Phillips: Non-cash contributions can help cut tax bill

Phillips: Non-cash contributions can help cut tax bill

April 14th, 2012 by Ellen Phillips in Business Around the Region

Some folks who're finishing up their tax returns have recently asked about tax deductions for giving to charity. As most of you know, non-cash items are legitimate deductions; however, certain rules must be followed for Uncle Sam to accept your offerings.

• For items less than $250, you'll need a receipt from the acknowledging organization. Check "Ways to Give" at www.salvationarmyusa.org to figure the fair market cost of your items.

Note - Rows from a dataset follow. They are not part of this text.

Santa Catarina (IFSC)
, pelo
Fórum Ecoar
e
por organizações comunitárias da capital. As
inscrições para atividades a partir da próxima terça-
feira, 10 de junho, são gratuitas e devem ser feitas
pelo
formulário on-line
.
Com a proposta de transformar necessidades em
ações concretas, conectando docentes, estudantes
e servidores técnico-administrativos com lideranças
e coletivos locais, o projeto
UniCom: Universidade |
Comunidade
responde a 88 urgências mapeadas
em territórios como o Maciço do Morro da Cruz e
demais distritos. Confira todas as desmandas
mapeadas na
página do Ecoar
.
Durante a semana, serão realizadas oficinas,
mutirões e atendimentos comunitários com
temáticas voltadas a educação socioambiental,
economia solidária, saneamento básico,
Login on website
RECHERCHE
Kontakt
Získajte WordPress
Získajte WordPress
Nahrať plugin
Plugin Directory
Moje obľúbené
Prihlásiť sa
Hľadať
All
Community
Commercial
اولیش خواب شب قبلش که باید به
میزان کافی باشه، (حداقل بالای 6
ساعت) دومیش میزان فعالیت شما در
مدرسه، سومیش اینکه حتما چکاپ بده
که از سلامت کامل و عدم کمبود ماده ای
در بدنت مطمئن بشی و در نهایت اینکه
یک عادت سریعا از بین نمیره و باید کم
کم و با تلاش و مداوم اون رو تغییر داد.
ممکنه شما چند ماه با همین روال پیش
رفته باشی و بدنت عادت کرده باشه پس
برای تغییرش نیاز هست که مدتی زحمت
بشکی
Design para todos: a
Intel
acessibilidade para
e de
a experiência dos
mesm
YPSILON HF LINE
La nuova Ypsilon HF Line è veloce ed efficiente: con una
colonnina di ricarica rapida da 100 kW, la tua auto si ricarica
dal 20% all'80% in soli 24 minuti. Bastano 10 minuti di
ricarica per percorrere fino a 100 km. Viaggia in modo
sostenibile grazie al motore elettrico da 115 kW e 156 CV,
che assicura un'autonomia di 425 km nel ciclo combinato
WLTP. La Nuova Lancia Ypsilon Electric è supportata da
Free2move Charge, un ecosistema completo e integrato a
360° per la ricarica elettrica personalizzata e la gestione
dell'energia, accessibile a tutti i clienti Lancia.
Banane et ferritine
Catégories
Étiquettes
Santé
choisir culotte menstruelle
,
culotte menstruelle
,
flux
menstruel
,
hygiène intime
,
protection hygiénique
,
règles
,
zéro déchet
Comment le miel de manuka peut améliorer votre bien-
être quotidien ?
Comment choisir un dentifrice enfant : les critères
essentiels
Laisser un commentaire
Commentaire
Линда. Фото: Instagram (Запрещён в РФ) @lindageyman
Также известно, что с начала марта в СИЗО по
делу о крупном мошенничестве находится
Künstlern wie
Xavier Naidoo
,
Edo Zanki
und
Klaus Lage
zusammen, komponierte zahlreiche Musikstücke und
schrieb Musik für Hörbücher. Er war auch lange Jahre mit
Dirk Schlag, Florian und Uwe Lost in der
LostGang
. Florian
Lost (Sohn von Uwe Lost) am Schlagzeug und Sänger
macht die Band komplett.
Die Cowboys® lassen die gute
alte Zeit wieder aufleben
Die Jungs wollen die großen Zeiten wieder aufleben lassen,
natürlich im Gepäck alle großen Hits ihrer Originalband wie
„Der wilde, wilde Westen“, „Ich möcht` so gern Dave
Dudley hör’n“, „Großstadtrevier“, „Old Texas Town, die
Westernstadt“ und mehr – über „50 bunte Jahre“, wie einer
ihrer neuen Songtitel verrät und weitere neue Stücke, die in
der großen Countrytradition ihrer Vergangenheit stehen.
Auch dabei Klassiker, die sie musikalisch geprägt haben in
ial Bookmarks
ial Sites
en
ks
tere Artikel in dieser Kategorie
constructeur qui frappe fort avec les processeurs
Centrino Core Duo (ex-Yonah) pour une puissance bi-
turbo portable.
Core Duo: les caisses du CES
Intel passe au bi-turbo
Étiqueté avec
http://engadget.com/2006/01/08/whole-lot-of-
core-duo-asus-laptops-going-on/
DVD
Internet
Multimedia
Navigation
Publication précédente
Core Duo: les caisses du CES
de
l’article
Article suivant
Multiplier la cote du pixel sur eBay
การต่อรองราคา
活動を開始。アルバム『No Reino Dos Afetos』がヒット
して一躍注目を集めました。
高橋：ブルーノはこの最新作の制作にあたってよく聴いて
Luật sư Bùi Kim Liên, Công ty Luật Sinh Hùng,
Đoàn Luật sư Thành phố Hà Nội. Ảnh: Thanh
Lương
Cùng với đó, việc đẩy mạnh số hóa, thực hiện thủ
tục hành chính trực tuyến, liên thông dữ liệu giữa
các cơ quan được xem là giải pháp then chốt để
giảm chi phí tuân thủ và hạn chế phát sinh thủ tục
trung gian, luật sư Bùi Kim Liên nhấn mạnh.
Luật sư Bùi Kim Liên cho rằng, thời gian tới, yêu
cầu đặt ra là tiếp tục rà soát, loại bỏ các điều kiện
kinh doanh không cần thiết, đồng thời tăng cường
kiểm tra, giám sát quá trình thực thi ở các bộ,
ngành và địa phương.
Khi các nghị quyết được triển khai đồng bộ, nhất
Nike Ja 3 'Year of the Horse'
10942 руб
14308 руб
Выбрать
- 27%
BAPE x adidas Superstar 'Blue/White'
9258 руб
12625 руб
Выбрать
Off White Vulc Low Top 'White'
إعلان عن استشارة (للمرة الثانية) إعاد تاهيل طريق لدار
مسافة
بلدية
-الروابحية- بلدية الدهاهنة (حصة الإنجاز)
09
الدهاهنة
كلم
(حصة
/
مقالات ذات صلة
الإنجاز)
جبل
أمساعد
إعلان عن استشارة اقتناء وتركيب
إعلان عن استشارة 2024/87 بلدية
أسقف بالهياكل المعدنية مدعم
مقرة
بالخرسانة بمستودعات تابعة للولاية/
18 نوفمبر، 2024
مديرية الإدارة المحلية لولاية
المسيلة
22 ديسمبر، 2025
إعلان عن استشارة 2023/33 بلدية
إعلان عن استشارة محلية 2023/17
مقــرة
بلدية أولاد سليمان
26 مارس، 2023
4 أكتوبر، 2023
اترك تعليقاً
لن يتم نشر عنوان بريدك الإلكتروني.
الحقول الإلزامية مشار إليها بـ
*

• The charity's letterhead must accompany your tax returns with a description of the donated items that range from $250 to $500 and proof that you didn't receive any payment.

• If your donations vary from $501 to $5,000, you must attach proof about when each article was inherited or purchased and an estimate of its original value. Obviously, a copy of a receipt is best.

• Experts' appraisals, and certified folks at that, are necessary to claim values over $5,000.

• Before readers shake their heads and turn away, it's truly amazing what amounts we should place on items we give away and what costs we actually assume they're worth. Leg work is necessary here to discover the true value of our contributions. According to the Salvation Army's website, men's suits in good condition, for example, are valued at $60; a working color TV can go for as much as $225; a bike for $80, and the list goes on and on. Don't cheat yourself.

Tax Tip: Congress created a $5 million gift and estate tax exclusion. This year wealthier readers can gift or bequeath not only an unlimited amount to your spouse, but also an additional $5 million to non-spouse beneficiaries. Between husband and wife, a minimum of $10 million can go to each kid. (We should all be so lucky.)